While the plan is to launch the remake with just Duelyst’s core set of cards, Sibon said that the post-launch road map for the project looks a little different to the path that Counterplay Games went down.
For him, the remake is an opportunity to explore an alternative timeline for the game that Duelyst could have become.
‘Instead of pivoting to 1 draw, hero powers and more RNG heavy effects, [this version of] the game sticks closer to the path it was on during beta,’ he said.
Sibon said that the team behind the Duelyst remake plans to release expansions that recycle the art found in the expansions of the original game, but remix those familiar cards with new or different effects.
The way that Duelyst is monetised is another thing that the team behind the fan remake hopes to address.
According to Sibon, ‘we have the privilege of bringing Duelyst back as an official fan revival, and want as many people as possible to be able to enjoy it again, whether they can spend money on the game or not.’

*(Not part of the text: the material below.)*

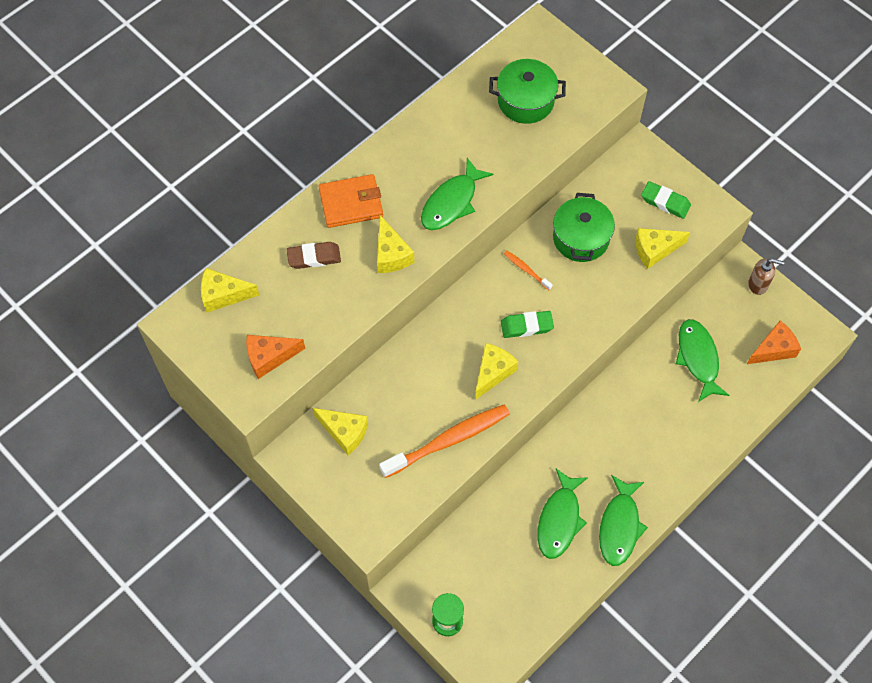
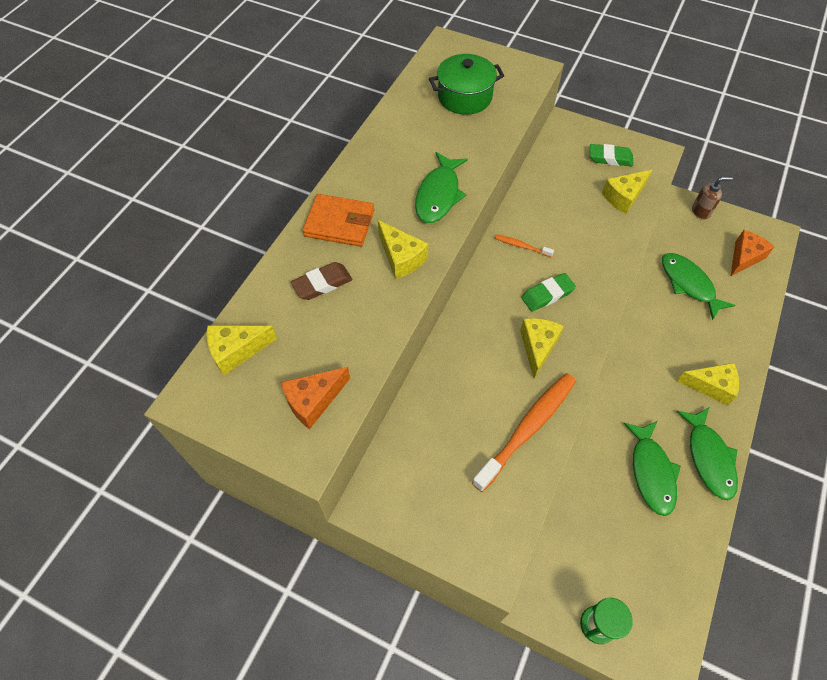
camera: 20 degrees left, 5 degrees down
yellow cheese [313,408,368,455] -> yellow cheese moved to [677,363,739,405]
orange wallet [318,174,383,228] -> orange wallet turned 45 degrees clockwise [303,194,374,247]
green pot [553,193,615,262] -> none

He said that ‘the line for what is and isn’t consumer friendly can be a very subjective thing,’ but adds that the details are still being worked out.
‘We’re also hoping a successful mobile launch will help the game thrive, or at least help us keep the lights on,’ he said. This new mobile port of Duelyst is being developed in tandem with the remake.
One thing that won’t be changing, however, is the necessity for third-party infrastructure to keep the game running.
Sibon said that the team ‘have no current plans to support offline play for Duelyst. It would be difficult due to our current setup being entirely server authoritative, and anything beyond a live service game would need to be discussed with Counterplay Games first.’
The community around Duelyst has always been a big part of the story, so perhaps it’s fitting that they’re the ones writing the next chapter for the game. After all, it’s always those who are most invested in the digital card gaming space that are left to grapple with the genre’s own mortality.
Umbrella expressed mixed feelings about the revival project.
‘I’m very excited to be able to return to a version of a game that really means a ton to me, and to see some small community rally around it,’ they said, citing the poor track record that gaming has when it comes to preserving older works.
On the other hand, Umbrella isn’t particularly thrilled by the revisionist mindset around the project.
‘It’s also a little hard to see years of loving content made by the team sort of posited as ‘bad’ because it wasn’t from this super old, very specific patch,’ they said.
Umbrella said that it’s disheartening to see the passionate people involved with the project choosing to put themselves in a position where they’re going to run into the same problems that the game’s original development team did.
‘I wish them the best at overcoming those obstacles, but it truthfully seems naive to me,’ they said.
Perhaps the biggest question that the Duelyst community needs to answer is whether they’re actually capable of building a version of this game that attracts an audience that isn’t just them.
‘I think it’s likely they want to make sort of a niche time capsule of a specific period of Duelyst and I definitely think they can succeed on that front, but if [the] intent is to return to the former glory of Duelyst, I know they’ve got a long and difficult road ahead of them, and it sounds like it’ll take them even longer to clear it as they want to revisit old hurdles that have already been cleared for them,’ they said.
The next chapter for Duelyst might be in the hands of the community, but if they’re not careful, they could end up repeating the mistakes of the past, rather than learning from them.
Disclosure: The author of this piece was a backer in the original Kickstarter campaign for Duelyst.